Of course, the reactions are mixed. Die-hard Planned Parenthood advocates look to defend it as misrepresentation of an entirely legal practice*, pro-lifers are incensed calling to defund the organization**, but in the middle of all of these predictable reactions, though, there is this third group that puzzles me most: the Christian/Evangelical purist. I’ve seen it a number of times now, but you get this middling response where someone will say, “Guys, I don’t like abortion either, but we really shouldn’t have to lie about stuff like these fanatics. We’re Christians, guys. I mean, lying to Planned Parenthood representatives is kind of low.”

And here’s where I just want to say, if your first instinct when you watch or read about these videos is to think, “Geez, are you telling me they lied to get the footage of these people sorting through these fetal parts, or discussing prices non-chalantly over lunch? Woof. That’s a bridge too far”, then you’re reading the story wrong.

I don’t know what’s motivating it in various cases. Maybe it’s a desire for some progressives to not be identified with those pro-lifers. If that’s the case, then maybe your identity as a not-your-parents-kind-of-Evangelical is just a little too important to you. Or, maybe it is a genuine discomfort with the act of lying. If that’s the case, then I’d urge you to consider the fact that Scripture does give different moral weight to issues in the Law.

When Jesus was confronted by the Pharisees’ hardness of heart, he denounced them as blind guides:

“Woe to you, scribes and Pharisees, hypocrites! For you tithe mint and dill and cumin, and have neglected the weightier matters of the law: justice and mercy and faithfulness. These you ought to have done, without neglecting the others. You blind guides, straining out a gnat and swallowing a camel! (Matthew 23:23-24)

He launches into them for being so particular about smaller matters–which are fine to care about–but in their case it was at the coast of missing the broader issues of the justice of the Law. Let me put it this way: watching these videos and being more uncomfortable with the investigators and quick to denounce them than PP is like watching a police video of a man being beaten mercilessly by an out-of-line officer and asking, “Well, did he jay-walk or not?”

Be careful that you’re not swallowing moral camels in your attempt to strain the gnats.

And finally, for those of you nodding you head vigorously to all this on the more conservative side–watch your own heart on other issues where gnat-straining becomes a temptation. None of us–and I definitely include myself in this–is above this danger. Pray for humility toward your brothers and sisters. But most of all, in this time, pray for justice and clarity for the American people so that we may come one day closer to the day when the phrase “it’s another boy” is only uttered in the delivery room, not the Planned Parenthood office.

Soli Deo Gloria

*Accepting money for the tissues to cover cost does appear to be an entirely legal practice. That said, killing fetus/babies who are born intact, as the fourth video seems to admit, or possibly performing partial birth abortions, and so forth, is not. That, at least, merits investigation. Beyond that, there is serious evidence pointing to possible profit on the part of many PP affiliates that, again, at least merits investigation.

++++++

• [Directives]
1. Using the commentary on the Planned Parenthood videos, decide whether each statement agrees with it, answering yes or no and quoting the words that settle it. (a) The group that puzzles the author most is the Christian/Evangelical purist. (b) The author considers accepting money for the tissues to cover cost an illegal practice. (c) The words attributed to Jesus come from Matthew 23:23-24.
2. According to the commentary on the Planned Parenthood videos, what are the weightier matters of the law that the scribes and Pharisees neglected?
3. Pick up the commentary on the Planned Parenthood videos after its final sentence and write the next part.

• [Raw data]
++++++

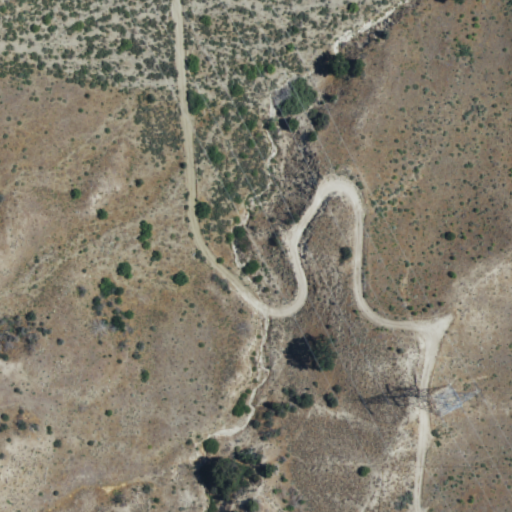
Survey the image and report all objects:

++++++

• [Responses for each task]
1.
(a) Yes: "there is this third group that puzzles me most: the Christian/Evangelical purist"
(b) No: "Accepting money for the tissues to cover cost does appear to be an entirely legal practice."
(c) Yes: "(Matthew 23:23-24)"

2. Justice, mercy, and faithfulness.

3.
**I know that the organization does other services that can be helpful for certain communities, so I do think there needs to be conversations about replacing its infrastructures, or simply repurposing the organization. Christians need to be–and I think many are–prepared to not only expose evil but be part of the loving solution to the systemic and social structures that make it seem tragically necessary to so many poor souls.

23 thoughts on “Straining Gnats and Siding with Pharaoh Over the Midwives

  1. Hi Derek,
    Yes, I was nodding my head as I read your piece…but I remain hesitant about trying to differentiate between ‘small’ lies (‘white’ lies) and big lies, and ‘small’ sins and big sins, because I am mindful of the fact that Jesus also said this:
    ‘He that is faithful in that which is least is faithful also with much, and he that is unjust with little is also unjust with much.’ Luke 16:10
    I have watched the PP videos and I think that the attitudes and behaviour of the PP staff are profane, but I wonder if the pro-lifers who filmed them spoke honestly with the PP staff before publishing the videos – if they honoured the words of Jesus in Matthew 18:15+. I am not sure whether or not these words of Jesus apply to the PP context because I don’t know whether or not the PP staff are ‘brothers’. I suppose it could also be said that the PP staff have not sinned against the pro-lifers personally, though in a way I think that they have, because I think that what they are doing is a sin against humanity. I am still reflecting on this and praying.

  2. Excellent analogy. In response to the concern raised above by quinnjones2, I think it is important to recognize that there is a motif that runs through Scripture with regard to the “sanctified lie.” The midwives are, of course, one example. Other examples of lies/deception are the spies sent to Jericho, Rahab, David’s feigned insanity, Jesus’ words about being as shrewd as serpents, and God himself who sends lying spirits and strong delusions, and who shows himself “pure to the pure,” but “devious” to the “shrewd” (Ps 18:26). I don’t think we should be too concerned about deceiving a deceptive organization.

    • I was interested in your comment, jshepherd53, and I have heard these points made before. However ‘I don’t think we should be too concerned about deceiving a deceptive organization’ suggests that it is Ok to return evil for evil, yet St. Paul said: ‘Recompense to no one evil for evil. Provide things honest in the sight of all men.’ Romans 12:17.
      Just last Sunday I raised the question with some friends at church of what Jesus meant when he told us to be wily as serpents. So far no one thinks that Jesus was suggesting that deceptiveness might be OK in some circumstances, but the conversation is ongoing.
      I remain concerned about the points I raised in my earlier post and I continue to reflect and pray.
      (I suspect that I might be a lone or minority voice on this page – I can see that Derek’s post has a good following on Twitter.)

      • ‘…a lone or minority voice…’ with regard to deception, that is. As I wrote in my first comment here, I think that the behaviour and attitudes of the PP staff in the videos are profane.

      • It is possible to hide your intentions without lying. Consider the actions of Samuel when he went to anoint David (I Sam. 16). He was afraid that Saul would find out, so God told him to take a heifer with him and tell Saul that he was going to make a sacrifice unto the Lord. This allowed Samuel to keep the real purpose of his mission hidden without lying about it.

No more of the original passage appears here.